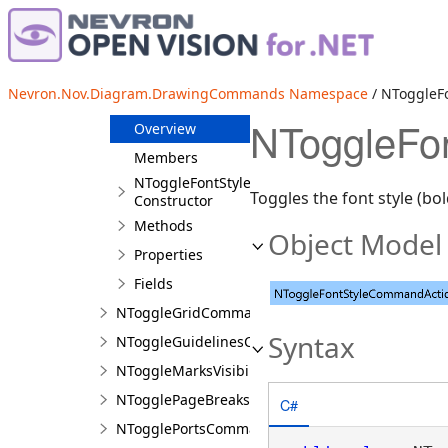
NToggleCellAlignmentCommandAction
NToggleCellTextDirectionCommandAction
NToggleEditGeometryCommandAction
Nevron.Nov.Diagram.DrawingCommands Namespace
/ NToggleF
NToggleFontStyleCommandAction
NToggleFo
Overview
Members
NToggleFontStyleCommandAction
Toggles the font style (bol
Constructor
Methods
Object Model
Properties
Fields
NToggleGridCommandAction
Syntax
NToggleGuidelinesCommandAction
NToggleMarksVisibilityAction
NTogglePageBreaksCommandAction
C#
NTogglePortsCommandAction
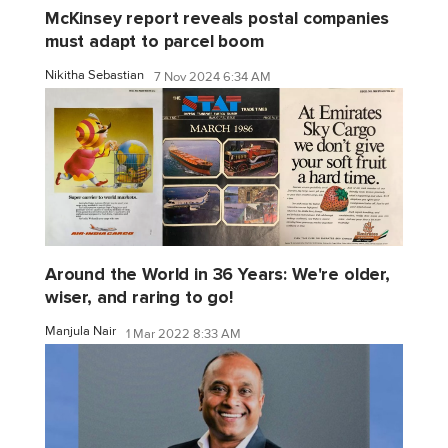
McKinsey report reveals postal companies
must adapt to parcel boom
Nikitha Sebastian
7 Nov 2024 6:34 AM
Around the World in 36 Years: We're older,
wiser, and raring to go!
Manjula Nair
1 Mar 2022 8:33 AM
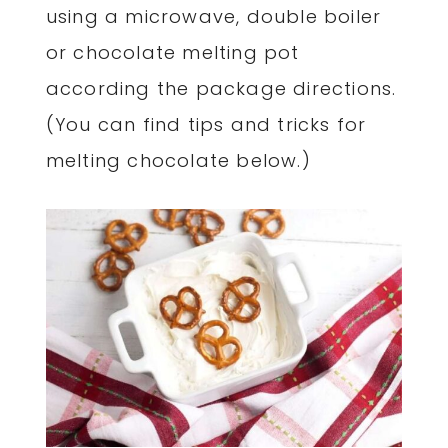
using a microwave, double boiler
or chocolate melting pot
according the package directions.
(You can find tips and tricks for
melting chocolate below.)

§

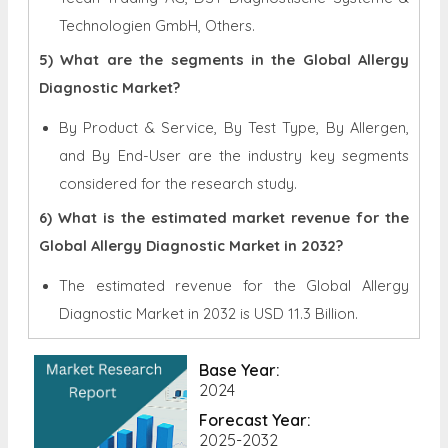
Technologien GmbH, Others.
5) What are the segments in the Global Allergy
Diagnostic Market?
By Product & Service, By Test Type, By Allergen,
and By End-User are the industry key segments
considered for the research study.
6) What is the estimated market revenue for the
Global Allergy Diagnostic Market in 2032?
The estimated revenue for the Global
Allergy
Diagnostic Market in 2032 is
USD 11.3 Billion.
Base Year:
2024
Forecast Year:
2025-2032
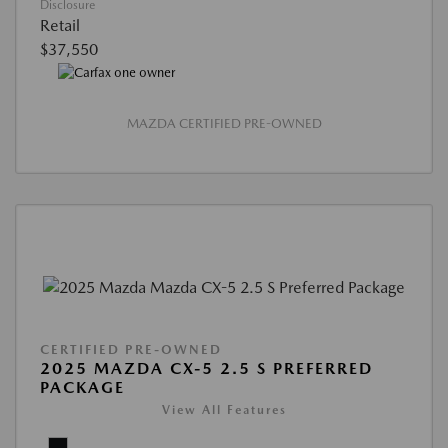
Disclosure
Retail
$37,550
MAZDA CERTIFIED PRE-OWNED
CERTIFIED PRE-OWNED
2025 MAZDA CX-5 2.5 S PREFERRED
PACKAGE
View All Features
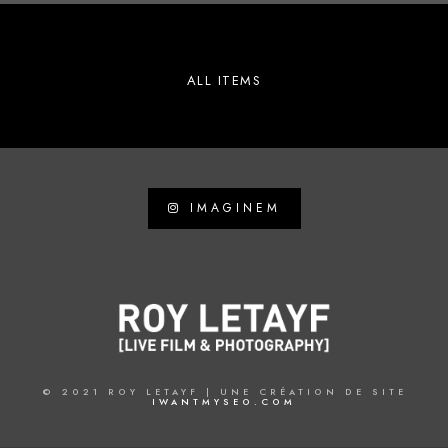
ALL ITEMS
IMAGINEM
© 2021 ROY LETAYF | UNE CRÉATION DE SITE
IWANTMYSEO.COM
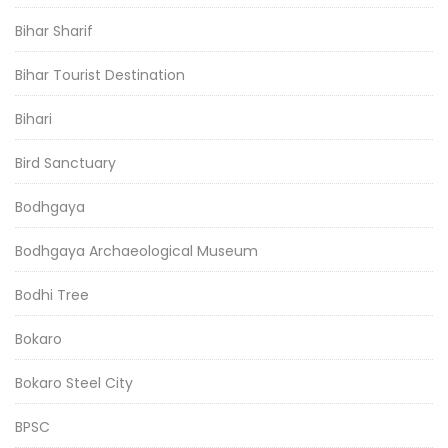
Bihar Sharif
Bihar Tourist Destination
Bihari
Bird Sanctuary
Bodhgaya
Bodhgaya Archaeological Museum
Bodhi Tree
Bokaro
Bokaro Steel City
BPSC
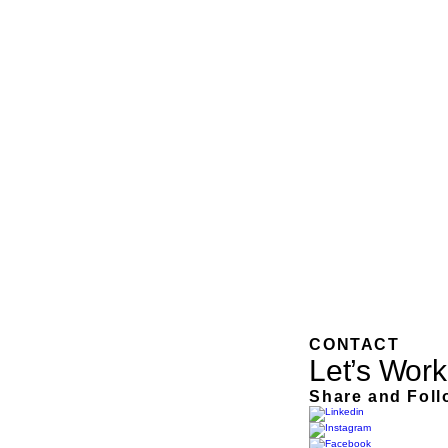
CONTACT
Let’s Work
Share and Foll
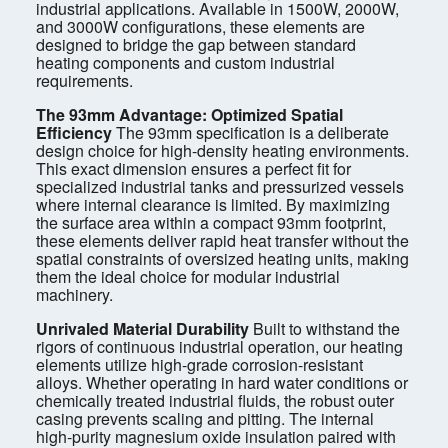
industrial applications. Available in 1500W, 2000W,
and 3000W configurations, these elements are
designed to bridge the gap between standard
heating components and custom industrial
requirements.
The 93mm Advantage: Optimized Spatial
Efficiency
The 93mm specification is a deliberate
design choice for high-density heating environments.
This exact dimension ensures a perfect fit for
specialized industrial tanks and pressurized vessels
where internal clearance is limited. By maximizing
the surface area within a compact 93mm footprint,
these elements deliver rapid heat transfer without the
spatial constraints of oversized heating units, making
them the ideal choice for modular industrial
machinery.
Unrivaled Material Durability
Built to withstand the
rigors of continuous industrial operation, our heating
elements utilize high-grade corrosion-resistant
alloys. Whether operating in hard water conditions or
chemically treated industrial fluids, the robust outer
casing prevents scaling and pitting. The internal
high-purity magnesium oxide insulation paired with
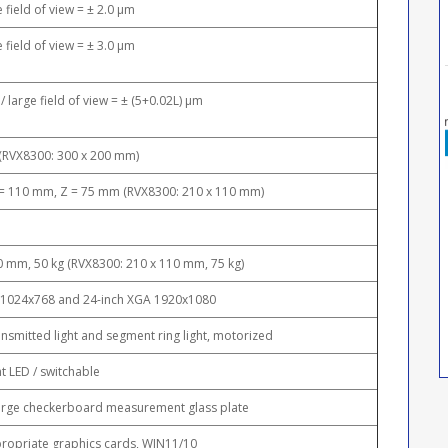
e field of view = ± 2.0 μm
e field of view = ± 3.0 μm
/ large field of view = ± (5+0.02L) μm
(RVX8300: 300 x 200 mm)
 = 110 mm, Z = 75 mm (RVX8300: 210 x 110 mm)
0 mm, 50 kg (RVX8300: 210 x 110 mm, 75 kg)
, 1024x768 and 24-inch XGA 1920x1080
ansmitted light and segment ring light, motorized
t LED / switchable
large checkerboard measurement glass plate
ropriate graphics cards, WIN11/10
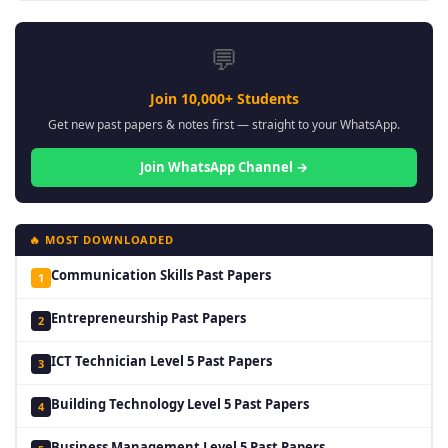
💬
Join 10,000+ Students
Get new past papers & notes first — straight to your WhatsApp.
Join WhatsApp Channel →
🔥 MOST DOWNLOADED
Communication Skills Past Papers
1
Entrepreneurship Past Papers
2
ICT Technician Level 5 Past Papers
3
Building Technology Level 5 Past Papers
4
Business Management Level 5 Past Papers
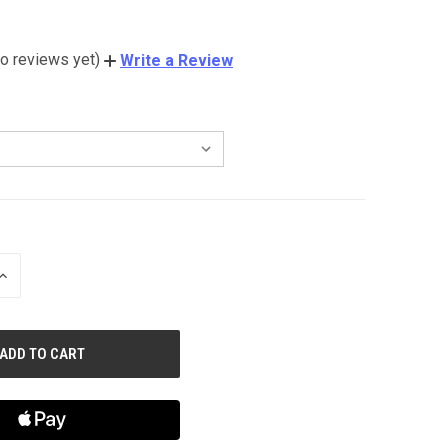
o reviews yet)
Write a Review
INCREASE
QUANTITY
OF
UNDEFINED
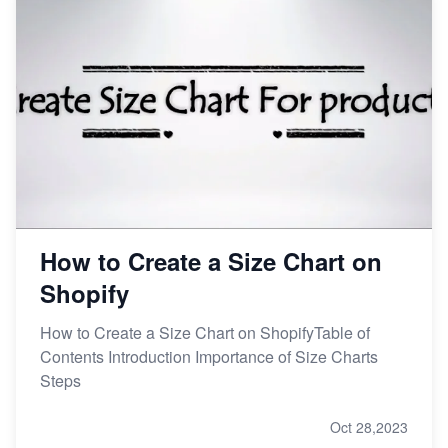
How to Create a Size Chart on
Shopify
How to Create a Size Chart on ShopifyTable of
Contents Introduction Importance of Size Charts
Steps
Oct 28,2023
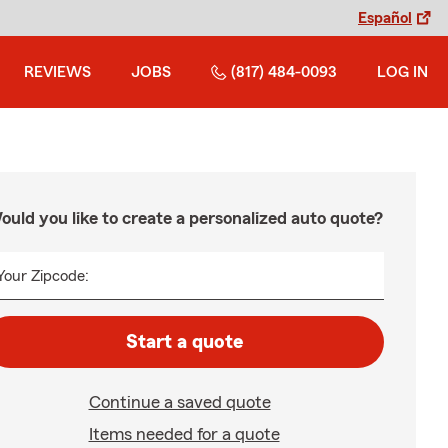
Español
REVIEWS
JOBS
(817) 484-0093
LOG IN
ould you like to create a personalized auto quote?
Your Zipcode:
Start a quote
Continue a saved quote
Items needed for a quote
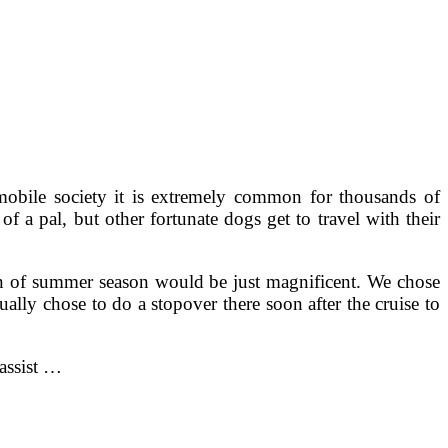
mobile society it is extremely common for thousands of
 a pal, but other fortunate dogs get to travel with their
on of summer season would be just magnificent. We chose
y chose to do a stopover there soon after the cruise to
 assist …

§

= WHAT IS REQUIRED =
Although the records above contain pictures, the copy must not; set down exactly the lines from the one with "the surface area" up to and including the one with "t LED / switchable".

= SOLUTION FOR THIS EXERCISE =
the surface area within a compact 93mm footprint,
these elements deliver rapid heat transfer without the
spatial constraints of oversized heating units, making
them the ideal choice for modular industrial
machinery.
Unrivaled Material Durability
Built to withstand the
rigors of continuous industrial operation, our heating
elements utilize high-grade corrosion-resistant
alloys. Whether operating in hard water conditions or
chemically treated industrial fluids, the robust outer
casing prevents scaling and pitting. The internal
high-purity magnesium oxide insulation paired with
e field of view = ± 2.0 μm
e field of view = ± 3.0 μm
/ large field of view = ± (5+0.02L) μm
(RVX8300: 300 x 200 mm)
 = 110 mm, Z = 75 mm (RVX8300: 210 x 110 mm)
0 mm, 50 kg (RVX8300: 210 x 110 mm, 75 kg)
, 1024x768 and 24-inch XGA 1920x1080
ansmitted light and segment ring light, motorized
t LED / switchable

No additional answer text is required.